Legally there is nothing wrong with the increments, but morally this is wrong. The fact that the whole increment has shady connotations defeats the democratic ideals of transparency and accountability.  In the face of tough economic conditions the expectation was for the MPs to lead by example and settle for less, but they chose to settle for more and leave the rest behind.  This is the politicians’ ‘modus operandi’ that was passionately outlined by president Khama more than 15 years ago. In the face of public criticism there are some that have come to the defence of the MPs. The argument is that Botswana MPs are not well paid and that our MPs are amongst the lowest paid in Africa.

It is indeed truism that our MPs are not paid well, but what is morally wrong is for MP’s to secretly increase their salaries and for them to hike their salaries with close to 40 percent at a time when civil servants were only given salary increments of less than 10 percent.  In the words of trade unionist Johnson Motshwarakgole no matter how you look at it, this is ‘wrong’.

Self-interest. This is probably in the DNA of all politicians not only in Botswana but elsewhere. In India a parliamentary committee recently recommended a 100% increment for MPs. Though the proposal was immediately shot down by the executive, it showed how greedy and self-centred politicians can be.

In July this year British MPs faced opposition from the public after they agreed to a salary increment of 10% despite an earlier undertaking by the government that salaries of public servants would be increased by only one percent in the next four years.  The public demanded answers; there was uproar of some sort. In Botswana the flipside is the case. The same uproar over the increment is not felt in the country.  Perhaps this is a clear sign of how weak the civic society is or how docile Batswana are. Either way, politicians had the last laugh. 

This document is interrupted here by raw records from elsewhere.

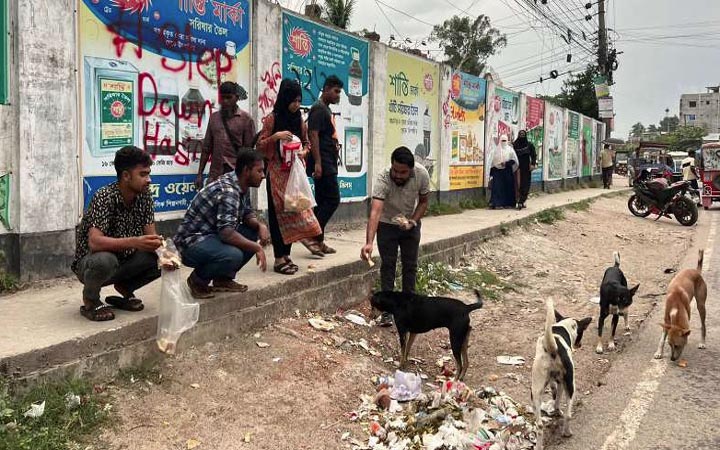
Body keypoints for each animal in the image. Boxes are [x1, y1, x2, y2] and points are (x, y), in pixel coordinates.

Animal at [528, 298, 592, 450]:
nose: (579, 345)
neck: (563, 327)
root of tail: (553, 347)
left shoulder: (555, 381)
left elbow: (554, 393)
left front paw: (555, 410)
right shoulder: (561, 382)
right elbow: (558, 399)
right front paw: (557, 410)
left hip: (535, 390)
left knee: (540, 425)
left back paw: (539, 445)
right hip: (571, 383)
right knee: (568, 414)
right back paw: (567, 432)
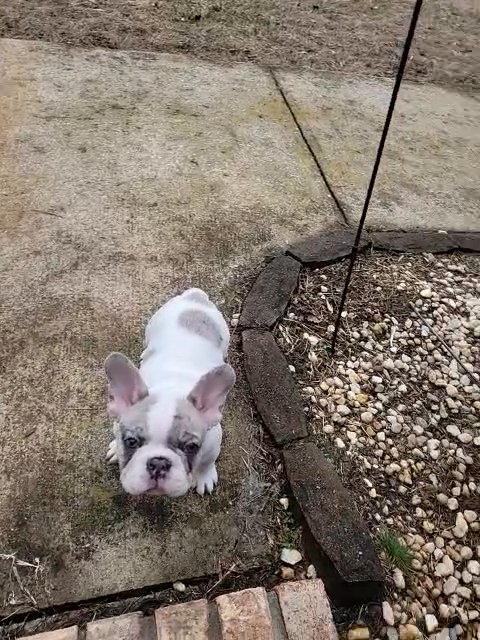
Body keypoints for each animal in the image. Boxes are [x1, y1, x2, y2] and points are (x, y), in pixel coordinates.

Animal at [104, 288, 235, 498]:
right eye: (131, 441)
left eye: (191, 447)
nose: (158, 463)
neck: (171, 386)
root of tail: (195, 297)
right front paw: (117, 449)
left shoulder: (213, 442)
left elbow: (207, 461)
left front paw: (204, 477)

After all is said and done, the self-interest DNA that president Khama talked about in 2000 cuts across political divides. Politicians are greedy. Members of the Opposition were willing collaborators in this act of shameless immorality.  They beamed all the way to the bank and kept silent about the increment until a Sunday newspaper exposed this.

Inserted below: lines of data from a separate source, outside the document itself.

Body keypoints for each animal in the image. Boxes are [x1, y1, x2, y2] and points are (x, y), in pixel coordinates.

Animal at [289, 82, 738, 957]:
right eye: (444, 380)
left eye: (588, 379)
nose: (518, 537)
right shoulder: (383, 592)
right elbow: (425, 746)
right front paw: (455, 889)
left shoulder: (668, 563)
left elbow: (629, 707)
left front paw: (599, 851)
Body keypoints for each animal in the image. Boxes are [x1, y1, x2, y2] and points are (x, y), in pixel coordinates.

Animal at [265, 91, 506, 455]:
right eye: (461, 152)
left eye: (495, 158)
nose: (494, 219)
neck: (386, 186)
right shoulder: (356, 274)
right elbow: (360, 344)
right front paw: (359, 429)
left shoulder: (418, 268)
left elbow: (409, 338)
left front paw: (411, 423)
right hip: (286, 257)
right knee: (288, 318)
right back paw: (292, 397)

In 2000 when Khama clashed with MPs, a former member of parliament had tabled a motion calling for the increase of MPs salaries months after the same parliament refused to increase the old age pension on account that there were no funds.

Khama termed the move ‘abuse of power’ by parliament. For Khama it was hypocritical for MPs to demand an increment after they refused to increase the old age pension. Sadly after claiming the moral high ground more than 15 years ago, in 2015 President Khama is also the beneficiary of parliament’s ‘Machiavellian’ tactics of enrichment, having buried his head in the sand like the proverbial ostrich. 

After all he is a politician. His assessment that MPs are vultures that are all out to loot the country and the economy is correct. All hail to the vultures!